ROWS:
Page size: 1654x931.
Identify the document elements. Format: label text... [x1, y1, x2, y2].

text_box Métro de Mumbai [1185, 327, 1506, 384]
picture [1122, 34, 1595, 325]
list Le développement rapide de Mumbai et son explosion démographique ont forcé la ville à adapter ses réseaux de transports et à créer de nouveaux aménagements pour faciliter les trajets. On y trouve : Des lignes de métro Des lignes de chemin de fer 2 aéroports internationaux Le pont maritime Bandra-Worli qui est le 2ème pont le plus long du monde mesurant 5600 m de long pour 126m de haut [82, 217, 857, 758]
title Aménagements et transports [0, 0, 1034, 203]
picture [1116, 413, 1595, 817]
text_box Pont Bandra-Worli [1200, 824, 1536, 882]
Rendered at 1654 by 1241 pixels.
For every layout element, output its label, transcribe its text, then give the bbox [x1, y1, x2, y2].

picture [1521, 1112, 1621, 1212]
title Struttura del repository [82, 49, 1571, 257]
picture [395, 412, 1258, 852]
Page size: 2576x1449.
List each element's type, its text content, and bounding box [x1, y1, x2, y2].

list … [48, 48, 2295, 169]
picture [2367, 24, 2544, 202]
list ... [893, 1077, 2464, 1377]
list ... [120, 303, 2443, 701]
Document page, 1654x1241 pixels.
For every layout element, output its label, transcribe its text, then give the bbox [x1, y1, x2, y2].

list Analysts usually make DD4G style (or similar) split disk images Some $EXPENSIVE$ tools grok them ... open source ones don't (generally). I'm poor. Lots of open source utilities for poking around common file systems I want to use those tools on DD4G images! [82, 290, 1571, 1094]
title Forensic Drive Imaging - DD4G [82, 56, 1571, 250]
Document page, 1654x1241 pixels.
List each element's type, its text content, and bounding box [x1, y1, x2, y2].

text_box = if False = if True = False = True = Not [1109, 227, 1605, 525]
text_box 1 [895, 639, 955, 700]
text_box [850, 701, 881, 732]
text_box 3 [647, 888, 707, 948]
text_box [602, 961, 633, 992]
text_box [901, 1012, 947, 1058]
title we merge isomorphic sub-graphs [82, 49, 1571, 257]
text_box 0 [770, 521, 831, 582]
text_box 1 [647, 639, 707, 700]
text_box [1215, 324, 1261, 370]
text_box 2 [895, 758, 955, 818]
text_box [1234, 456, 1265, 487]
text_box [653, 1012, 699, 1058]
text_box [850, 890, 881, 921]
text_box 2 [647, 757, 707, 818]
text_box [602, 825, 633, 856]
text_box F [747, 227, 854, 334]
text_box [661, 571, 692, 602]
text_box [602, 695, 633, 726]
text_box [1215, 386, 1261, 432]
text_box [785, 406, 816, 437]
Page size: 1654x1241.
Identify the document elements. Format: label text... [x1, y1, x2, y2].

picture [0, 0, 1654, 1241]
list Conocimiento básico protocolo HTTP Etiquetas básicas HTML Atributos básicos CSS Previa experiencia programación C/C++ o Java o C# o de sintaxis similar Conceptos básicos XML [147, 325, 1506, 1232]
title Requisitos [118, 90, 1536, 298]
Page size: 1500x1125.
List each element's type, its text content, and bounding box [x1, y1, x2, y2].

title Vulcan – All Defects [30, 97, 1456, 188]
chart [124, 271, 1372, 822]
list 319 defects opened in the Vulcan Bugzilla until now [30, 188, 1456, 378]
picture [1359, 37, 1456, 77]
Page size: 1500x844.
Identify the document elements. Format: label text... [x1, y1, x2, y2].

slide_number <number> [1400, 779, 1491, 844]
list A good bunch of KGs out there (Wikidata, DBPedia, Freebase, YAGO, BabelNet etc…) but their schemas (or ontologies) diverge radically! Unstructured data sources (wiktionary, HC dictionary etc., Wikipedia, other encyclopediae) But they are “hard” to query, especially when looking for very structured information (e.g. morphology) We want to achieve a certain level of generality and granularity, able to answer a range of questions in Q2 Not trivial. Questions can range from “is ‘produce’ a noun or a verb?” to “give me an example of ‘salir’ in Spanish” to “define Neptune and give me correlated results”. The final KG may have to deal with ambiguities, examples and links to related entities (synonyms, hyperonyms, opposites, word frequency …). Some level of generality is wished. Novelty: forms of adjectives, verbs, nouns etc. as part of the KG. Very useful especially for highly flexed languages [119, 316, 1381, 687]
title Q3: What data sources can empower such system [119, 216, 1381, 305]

TO BE DONE:
Reproduce every line of the data above verbatim, from its first line through its last, without changing a single character.

EXERCISE RESPONSE:
Page size: 1654x931.
Identify the document elements. Format: label text... [x1, y1, x2, y2].

text_box Métro de Mumbai [1185, 327, 1506, 384]
picture [1122, 34, 1595, 325]
list Le développement rapide de Mumbai et son explosion démographique ont forcé la ville à adapter ses réseaux de transports et à créer de nouveaux aménagements pour faciliter les trajets. On y trouve : Des lignes de métro Des lignes de chemin de fer 2 aéroports internationaux Le pont maritime Bandra-Worli qui est le 2ème pont le plus long du monde mesurant 5600 m de long pour 126m de haut [82, 217, 857, 758]
title Aménagements et transports [0, 0, 1034, 203]
picture [1116, 413, 1595, 817]
text_box Pont Bandra-Worli [1200, 824, 1536, 882]
Rendered at 1654 by 1241 pixels.
For every layout element, output its label, transcribe its text, then give the bbox [x1, y1, x2, y2].

picture [1521, 1112, 1621, 1212]
title Struttura del repository [82, 49, 1571, 257]
picture [395, 412, 1258, 852]
Page size: 2576x1449.
List each element's type, its text content, and bounding box [x1, y1, x2, y2].

list … [48, 48, 2295, 169]
picture [2367, 24, 2544, 202]
list ... [893, 1077, 2464, 1377]
list ... [120, 303, 2443, 701]
Document page, 1654x1241 pixels.
For every layout element, output its label, transcribe its text, then give the bbox [x1, y1, x2, y2].

list Analysts usually make DD4G style (or similar) split disk images Some $EXPENSIVE$ tools grok them ... open source ones don't (generally). I'm poor. Lots of open source utilities for poking around common file systems I want to use those tools on DD4G images! [82, 290, 1571, 1094]
title Forensic Drive Imaging - DD4G [82, 56, 1571, 250]
Document page, 1654x1241 pixels.
List each element's type, its text content, and bounding box [x1, y1, x2, y2].

text_box = if False = if True = False = True = Not [1109, 227, 1605, 525]
text_box 1 [895, 639, 955, 700]
text_box [850, 701, 881, 732]
text_box 3 [647, 888, 707, 948]
text_box [602, 961, 633, 992]
text_box [901, 1012, 947, 1058]
title we merge isomorphic sub-graphs [82, 49, 1571, 257]
text_box 0 [770, 521, 831, 582]
text_box 1 [647, 639, 707, 700]
text_box [1215, 324, 1261, 370]
text_box 2 [895, 758, 955, 818]
text_box [1234, 456, 1265, 487]
text_box [653, 1012, 699, 1058]
text_box [850, 890, 881, 921]
text_box 2 [647, 757, 707, 818]
text_box [602, 825, 633, 856]
text_box F [747, 227, 854, 334]
text_box [661, 571, 692, 602]
text_box [602, 695, 633, 726]
text_box [1215, 386, 1261, 432]
text_box [785, 406, 816, 437]
Page size: 1654x1241.
Identify the document elements. Format: label text... [x1, y1, x2, y2].

picture [0, 0, 1654, 1241]
list Conocimiento básico protocolo HTTP Etiquetas básicas HTML Atributos básicos CSS Previa experiencia programación C/C++ o Java o C# o de sintaxis similar Conceptos básicos XML [147, 325, 1506, 1232]
title Requisitos [118, 90, 1536, 298]
Page size: 1500x1125.
List each element's type, its text content, and bounding box [x1, y1, x2, y2].

title Vulcan – All Defects [30, 97, 1456, 188]
chart [124, 271, 1372, 822]
list 319 defects opened in the Vulcan Bugzilla until now [30, 188, 1456, 378]
picture [1359, 37, 1456, 77]
Page size: 1500x844.
Identify the document elements. Format: label text... [x1, y1, x2, y2].

slide_number <number> [1400, 779, 1491, 844]
list A good bunch of KGs out there (Wikidata, DBPedia, Freebase, YAGO, BabelNet etc…) but their schemas (or ontologies) diverge radically! Unstructured data sources (wiktionary, HC dictionary etc., Wikipedia, other encyclopediae) But they are “hard” to query, especially when looking for very structured information (e.g. morphology) We want to achieve a certain level of generality and granularity, able to answer a range of questions in Q2 Not trivial. Questions can range from “is ‘produce’ a noun or a verb?” to “give me an example of ‘salir’ in Spanish” to “define Neptune and give me correlated results”. The final KG may have to deal with ambiguities, examples and links to related entities (synonyms, hyperonyms, opposites, word frequency …). Some level of generality is wished. Novelty: forms of adjectives, verbs, nouns etc. as part of the KG. Very useful especially for highly flexed languages [119, 316, 1381, 687]
title Q3: What data sources can empower such system [119, 216, 1381, 305]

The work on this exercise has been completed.